Document segment:

[Start of section]

For a test for two proportions, we are interested in the difference. If the difference is zero, then they are not different (i.e., they are equal). Therefore, the null hypothesis will always be:

\(H_0\colon p_1-p_2=0\)

Another way to look at it is \(H_0\colon p_1=p_2\). This is worth stopping to think about. Remember, in hypothesis testing, we assume the null hypothesis is true. In this case, it means that \(p_1\) and \(p_2\) are equal. Under this assumption, then \(\hat{p}_1\) and \(\hat{p}_2\) are both estimating the same proportion. Think of this proportion as \(p^*\). Therefore, the sampling distribution of both proportions, \(\hat{p}_1\) and \(\hat{p}_2\), will, under certain conditions, be approximately normal centered around \(p^*\), with standard error \(\sqrt{\dfrac{p^*(1-p^*)}{n_i}}\), for \(i=1, 2\).

We take this into account by finding an estimate for this \(p^*\) using the two sample proportions. We can calculate an estimate of \(p^*\) using the following formula:

\(\hat{p}^*=\dfrac{x_1+x_2}{n_1+n_2}\)

This value is the total number in the desired categories \((x_1+x_2)\) from both samples over the total number of sampling units in the combined sample \((n_1+n_2)\).

Putting everything together, if we assume \(p_1=p_2\), then the sampling distribution of \(\hat{p}_1-\hat{p}_2\) will be approximately normal with mean 0 and standard error of \(\sqrt{p^*(1-p^*)\left(\frac{1}{n_1}+\frac{1}{n_2}\right)}\), under certain conditions.

Therefore,

\(z^*=\dfrac{(\hat{p}_1-\hat{p}_2)-0}{\sqrt{\hat{p}^*(1-\hat{p}^*)\left(\dfrac{1}{n_1}+\dfrac{1}{n_2}\right)}}\)

...will follow a standard normal distribution.

Finally, we can develop our hypothesis test for \(p_1-p_2\).

Null: \(H_0\colon p_1-p_2=0\)

Possible Alternatives:

\(H_a\colon p_1-p_2\ne0\)

\(H_a\colon p_1-p_2>0\)

\(H_a\colon p_1-p_2<0\)

Conditions:

\(n_1\hat{p}_1\), \(n_1(1-\hat{p}_1)\), \(n_2\hat{p}_2\), and \(n_2(1-\hat{p}_2)\) are all greater than five

The test statistic is:

\(z^*=\dfrac{\hat{p}_1-\hat{p}_2-0}{\sqrt{\hat{p}^*(1-\hat{p}^*)\left(\dfrac{1}{n_1}+\dfrac{1}{n_2}\right)}}\)

...where \(\hat{p}^*=\dfrac{x_1+x_2}{n_1+n_2}\).

The critical values, rejection regions, p-values, and decisions will all follow the same steps as those from a hypothesis test for a one sample proportion.

[End of section]

Request a:
Answer these questions about the text on testing two proportions:
(i) What is the null hypothesis for the test?
(ii) In the formula for the estimate of \(p^*\), what does the denominator \((n_1+n_2)\) stand for?
(iii) Under "Conditions:", which four quantities must all be greater than five?

Data for this task:
[Start of section]

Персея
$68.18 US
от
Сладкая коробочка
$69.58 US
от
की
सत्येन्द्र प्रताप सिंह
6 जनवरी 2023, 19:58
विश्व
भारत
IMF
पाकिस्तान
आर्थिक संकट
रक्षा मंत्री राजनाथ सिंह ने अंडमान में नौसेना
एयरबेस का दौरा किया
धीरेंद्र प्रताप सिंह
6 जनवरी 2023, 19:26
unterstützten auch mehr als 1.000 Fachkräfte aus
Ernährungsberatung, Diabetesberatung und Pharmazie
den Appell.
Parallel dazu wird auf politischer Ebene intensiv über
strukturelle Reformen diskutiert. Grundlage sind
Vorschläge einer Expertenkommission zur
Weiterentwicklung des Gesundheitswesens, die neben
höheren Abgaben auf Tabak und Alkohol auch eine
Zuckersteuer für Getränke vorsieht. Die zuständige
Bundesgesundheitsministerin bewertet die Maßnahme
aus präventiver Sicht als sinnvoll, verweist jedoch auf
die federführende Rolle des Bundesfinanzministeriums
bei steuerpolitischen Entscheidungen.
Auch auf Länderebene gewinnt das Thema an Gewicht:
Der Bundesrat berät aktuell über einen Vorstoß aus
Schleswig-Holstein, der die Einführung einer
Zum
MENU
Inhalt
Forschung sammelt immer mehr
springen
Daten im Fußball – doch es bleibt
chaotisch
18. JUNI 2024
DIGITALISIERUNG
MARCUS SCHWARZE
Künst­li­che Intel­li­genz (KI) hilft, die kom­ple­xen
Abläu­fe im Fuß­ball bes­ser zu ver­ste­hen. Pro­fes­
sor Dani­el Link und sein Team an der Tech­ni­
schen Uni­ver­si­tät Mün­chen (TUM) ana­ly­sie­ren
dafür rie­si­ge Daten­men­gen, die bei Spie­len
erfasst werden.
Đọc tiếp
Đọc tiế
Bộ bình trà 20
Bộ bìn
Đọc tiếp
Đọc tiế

[End of section]

Request b:
Please retype all of the entries above, line for line, with nothing changed.

Solution a:
(i) \(H_0\colon p_1-p_2=0\)
(ii) The total number of sampling units in the combined sample.
(iii) \(n_1\hat{p}_1\), \(n_1(1-\hat{p}_1)\), \(n_2\hat{p}_2\), and \(n_2(1-\hat{p}_2)\)

Solution b:
Персея
$68.18 US
от
Сладкая коробочка
$69.58 US
от
की
सत्येन्द्र प्रताप सिंह
6 जनवरी 2023, 19:58
विश्व
भारत
IMF
पाकिस्तान
आर्थिक संकट
रक्षा मंत्री राजनाथ सिंह ने अंडमान में नौसेना
एयरबेस का दौरा किया
धीरेंद्र प्रताप सिंह
6 जनवरी 2023, 19:26
unterstützten auch mehr als 1.000 Fachkräfte aus
Ernährungsberatung, Diabetesberatung und Pharmazie
den Appell.
Parallel dazu wird auf politischer Ebene intensiv über
strukturelle Reformen diskutiert. Grundlage sind
Vorschläge einer Expertenkommission zur
Weiterentwicklung des Gesundheitswesens, die neben
höheren Abgaben auf Tabak und Alkohol auch eine
Zuckersteuer für Getränke vorsieht. Die zuständige
Bundesgesundheitsministerin bewertet die Maßnahme
aus präventiver Sicht als sinnvoll, verweist jedoch auf
die federführende Rolle des Bundesfinanzministeriums
bei steuerpolitischen Entscheidungen.
Auch auf Länderebene gewinnt das Thema an Gewicht:
Der Bundesrat berät aktuell über einen Vorstoß aus
Schleswig-Holstein, der die Einführung einer
Zum
MENU
Inhalt
Forschung sammelt immer mehr
springen
Daten im Fußball – doch es bleibt
chaotisch
18. JUNI 2024
DIGITALISIERUNG
MARCUS SCHWARZE
Künst­li­che Intel­li­genz (KI) hilft, die kom­ple­xen
Abläu­fe im Fuß­ball bes­ser zu ver­ste­hen. Pro­fes­
sor Dani­el Link und sein Team an der Tech­ni­
schen Uni­ver­si­tät Mün­chen (TUM) ana­ly­sie­ren
dafür rie­si­ge Daten­men­gen, die bei Spie­len
erfasst werden.
Đọc tiếp
Đọc tiế
Bộ bình trà 20
Bộ bìn
Đọc tiếp
Đọc tiế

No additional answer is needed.